Korman’s charming, gravelly-voiced ads air on CFRB, Q107, Mojo and The Fan 590. ‘I find these much more effective,’ he says, comparing the interactive, conversational format to traditional spots. ‘It’s [about] awareness and driving sales. If I’m walking through the store, there’s always somebody saying, ‘Hey, you know why I’m here? I’m here because of you, Saul.’
‘I was [at the store] this morning and a gentleman came in and bought a Canali [suit], and he came in because of The Fan.’
In Montreal, local retailer Merson Automotive has worked for the past two years with CHOM-FM morning show host Terri Dimonte, who does 60-second endorsements for the company. ‘They’ve done incredible sales. And they always ask when it’s a new customer, ‘How did you hear about it?” says Jacques Bolduc, general sales manager, Standard Radio Montreal. ‘And a lot of people are saying, ‘Terri sent me. I heard Terri on the air.’ It’s not hard-sell. It works. Obviously, there’s a premium for that,’ he adds.
Indeed, these ‘non-commercial’ commercials aren’t cheap. Deep Sky’s Pandoff says this advertising is typically set on a negotiated basis. Cost is usually three to four times the value of an equivalent, traditional ad.
But Pandoff also notes that custom advertising is still in its infancy and at Deep Sky accounts for less than one-tenth of 1% of business.
‘It will probably become more of a growth area for us,’ says Pandoff. ‘But there are only so many programs you can get involved in. There’s a limit to it.’
The issue is about limiting the amount of selling going on during what appears to be regular program time. It’s a line program directors are anxious to avoid crossing, lest they alienate viewers.
‘If you have too much, the perception of the listener would be, ‘God, do these guys ever stop selling?” adds Sound Source’s Heimrath.
In CFRB’s case, the program director limits the number of endorsements each announcer can do. Indicative of the popularity of the ad form, says Graham, is that ‘most of [the announcers] are at their maximum.’
CRFB currently limits its announcers to one endorsement per hour. Standard Radio Montreal, which operates CJAD, Mix 96 and CHOM FM, limits endorsements to two per personality.
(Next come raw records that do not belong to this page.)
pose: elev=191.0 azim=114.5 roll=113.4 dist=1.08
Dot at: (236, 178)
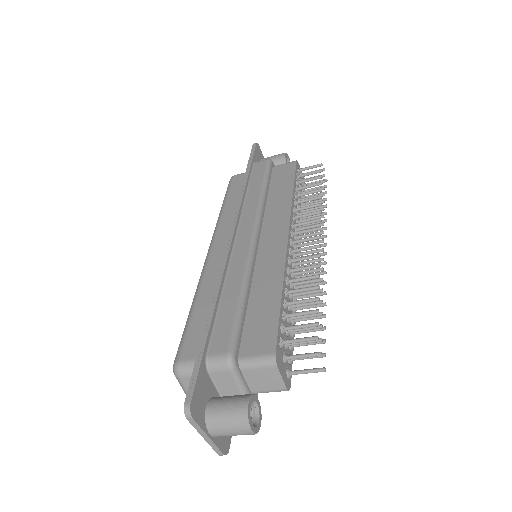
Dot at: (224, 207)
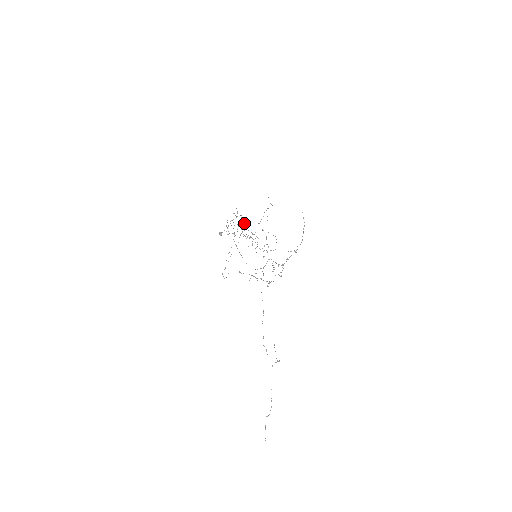
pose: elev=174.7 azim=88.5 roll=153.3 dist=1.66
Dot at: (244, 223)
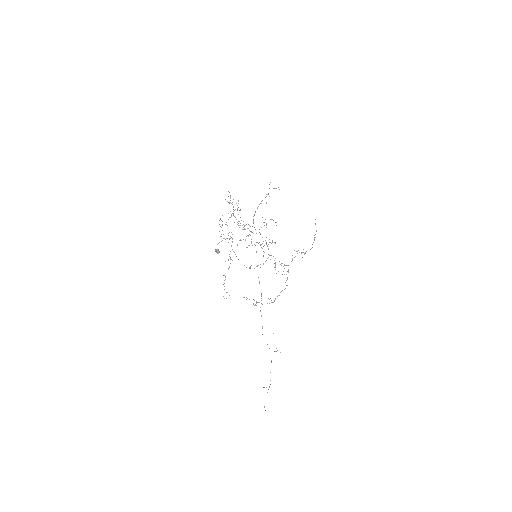
Dot at: occluded
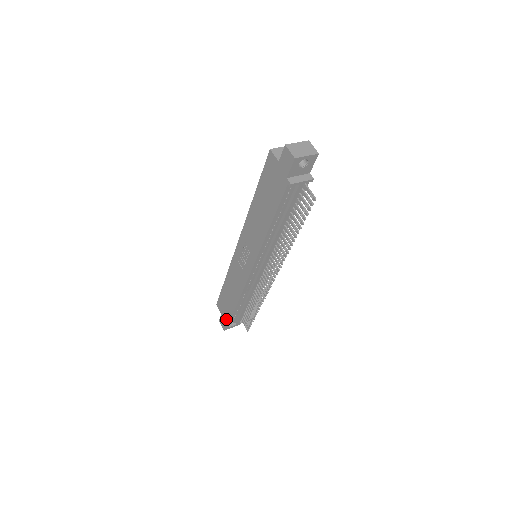
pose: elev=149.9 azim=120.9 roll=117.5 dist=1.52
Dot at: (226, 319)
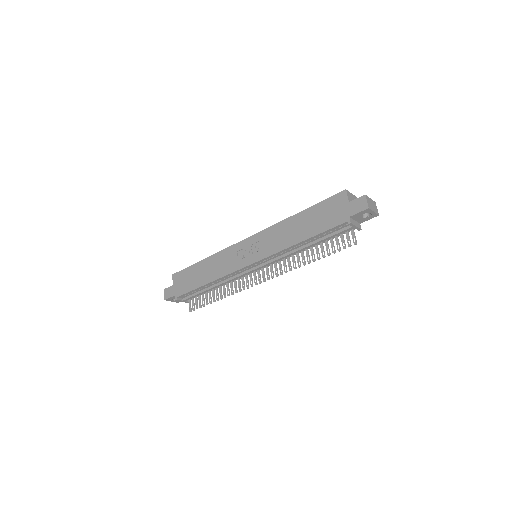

Perhaps not surprisingly, clients’ concerns come from a different direction. When the ads are as unassuming as this kind often are, they can potentially blend in to the point of invisibility as host and client gab away extemporaneously. Says Taboo’s Hollidge, ‘The biggest danger is that the message gets lost. But I can say without any doubt that Humble & Fred didn’t allow that to happen. The message stayed out there.’